Os seringais tiveram a mesma importância vital para a região Amazônica que os canaviais tiveram para o Nordeste e os cafezais para o Sudeste. Foram o sustentáculo da economia regional por décadas a fio, fonte de sustento de milhares de famílias naturais da Amazônia ou formadas com o advento da migração nordestina para a região. Nesse pequeno texto foram analisadas suas origens, estrutura e cotidiano.

Nos jornais de época – 1880/1900 – encontramos anúncios de venda e arrendamento de seringais e de contratação de trabalhadores para exercerem a penosa atividade da extração do látex e sua transformação em borracha. Os comerciantes Ramos, Couto, Barata & Cia, liquidando seus negócios em 1888, colocaram a venda um seringal no rio Inauini, “contando mais de oitocentas estradas de seringueiras, abertas e terreno explorado para mais de duzentas, tendo duas casas de sobrado cobertas de telha de barro, dois barracões cobertos de zinco e tres barracões de palha, alguma creação de gado vaccum, e muita plantação de arvores frutiferas” (A PROVÍNCIA DO AMAZONAS, 06/04/1888, p. 03). Em 1900, no início da expansão das atividades, a casa comercial de Pereira Júnior & Cia, localizada na rua dos Remédios (atual Miranda Leão), em Manaus, contratava cerca de 100 homens para trabalhar como seringueiros no rio Purus (AMAZONAS COMMERCIAL, 26/05/1900, p. 03). A importância dos seringais também pode ser verificada na imprensa humorística, como em uma “denúncia” divulgada pelo jornal A Lanceta, de Manaus: “Que um certo ex-empregado de uma importante casa commercial, está tentando adquirir o coração de uma pequena, só porque o papae, tem seringal e é baludo” (A LANCETA, 21/09/1912, p. 03).

Mas como surgiam os seringais? De acordo com o historiador Leandro Tocantins, em O rio comanda a vida (1968), eles eram fruto da iniciativa privada, empreendimentos particulares de ocupação do solo. “Se a zona oferecia quantidade de árvores produtoras de leite, aí lançavam os fundamentos da posse – a barraca, evolução do tapiri do índio”. Existia um código entre os aventureiros, o de se “respeitar” os seringais já ocupados. Isso nem sempre acontecia. Verificada a disponibilidade do terreno, prosseguia-se ao estabelecimento dos domínios com a construção do barracão, a residência do patrão, o seringalista. Essa construção, aponta Tocantins, teve a mesma função que a casa grande do Nordeste açucareiro, centralizando a vida econômica e social da unidade produtiva. Tocantins afirma que a ocupação era feita à margem do Estado, mas em periódicos e relatórios encontramos pedidos, demarcações e registros de posse conferidos pelo poder público.

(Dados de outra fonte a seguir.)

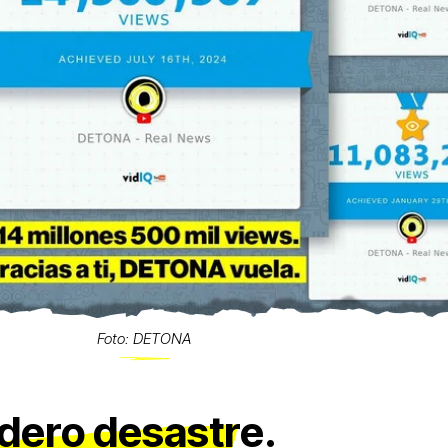
Foto: DETONA
dero desastre.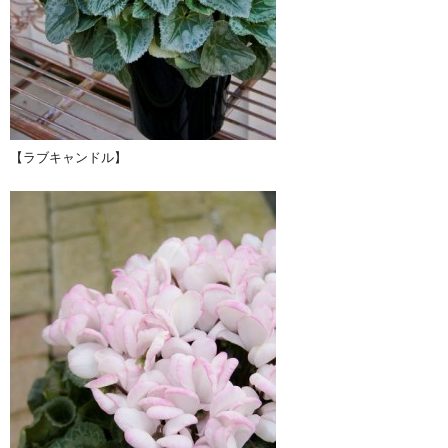
【ラブキャンドル】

Deve-se destacar a figura do patrão, o seringalista, hora vivendo no barracão, hora transitando pelas cidades de Manaus e Belém a negociar com as casas aviadoras. Samuel Benchimol explica, na obra Amazônia – Formação Social e Cultural (1999), que muitos seringalistas eram nordestinos que começaram suas vidas como seringueiros brabos, sem experiência, e aos poucos foram ascendendo socialmente, assumindo novos cargos no seringal até conseguir formar o seu próprio. Sobre ser conhecido como coronel, Benchimol explica que alguns de fato tinham essa patente conferida pela Guarda Nacional, enquanto outros a compravam ou, dado o prestígio econômico, eram conhecidos como coronéis sem ter esse título.

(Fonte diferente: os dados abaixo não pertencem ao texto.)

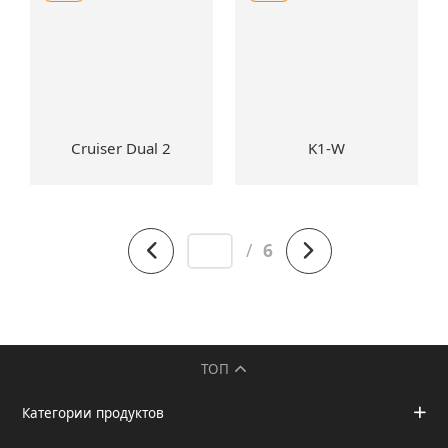
Cruiser Dual 2
K1-W
/
6
ТОП
Категории продуктов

A organização interna dos seringais, conforme estudos do cientista social Carlos Corrêa Teixeira em Servidão Humana na Selva – O Aviamento e o Barracão nos Seringais da Amazônia (2009), era dividida da seguinte forma: Pessoal burocrático, formado pelos gerentes e encarregados dos depósitos; Pessoal de campo, que eram os comboieiros e os fiscais; Os empregados de campo e os diaristas; e, por último, o pessoal da mata, que eram os seringueiros. Os gerentes e encarregados cuidavam da gerência, garantindo o bom funcionamento do local. Os comboieiros cuidavam do transporte de mercadorias nos seringais. Os fiscais garantiam o bom desempenho do trabalho dos seringueiros, exercendo controle sobre os homens e garantindo que fossem, pela vigilância, produtivos. Os empregados de campo trabalhavam na limpeza das estradas de seringueiras, na conservação das mercadorias e organização dos depósitos. Os diaristas prestavam serviços ao barracão, estando nessa categoria os caçadores e pescadores que proviam o local de mantimentos. Os seringueiros eram a força de trabalho, os elementos que, junto das seringueiras, davam sentido aos seringais. O historiador Francisco Jorge dos Santos, autor de História do Amazonas (2007), cita ainda a presença dos guarda-livros, que cuidavam da contabilidade; dos caixeiros, que cuidavam dos armazéns e barracões; dos mateiros, especialistas na identificação das árvores ideais para extração do látex; os toqueiros, que preparavam as estradas; e dos regatões, comerciantes fluviais. Esses últimos eram inimigos dos seringalistas, pois como registrou o geógrafo Jacob Binsztok, no estudo O Regatão (1965), eles quebravam “[…] o monopólio exercido pelo “barracão”, negociando com os caboclos os produtos extrativos vegetais, desviados habilmente dos “patrões”.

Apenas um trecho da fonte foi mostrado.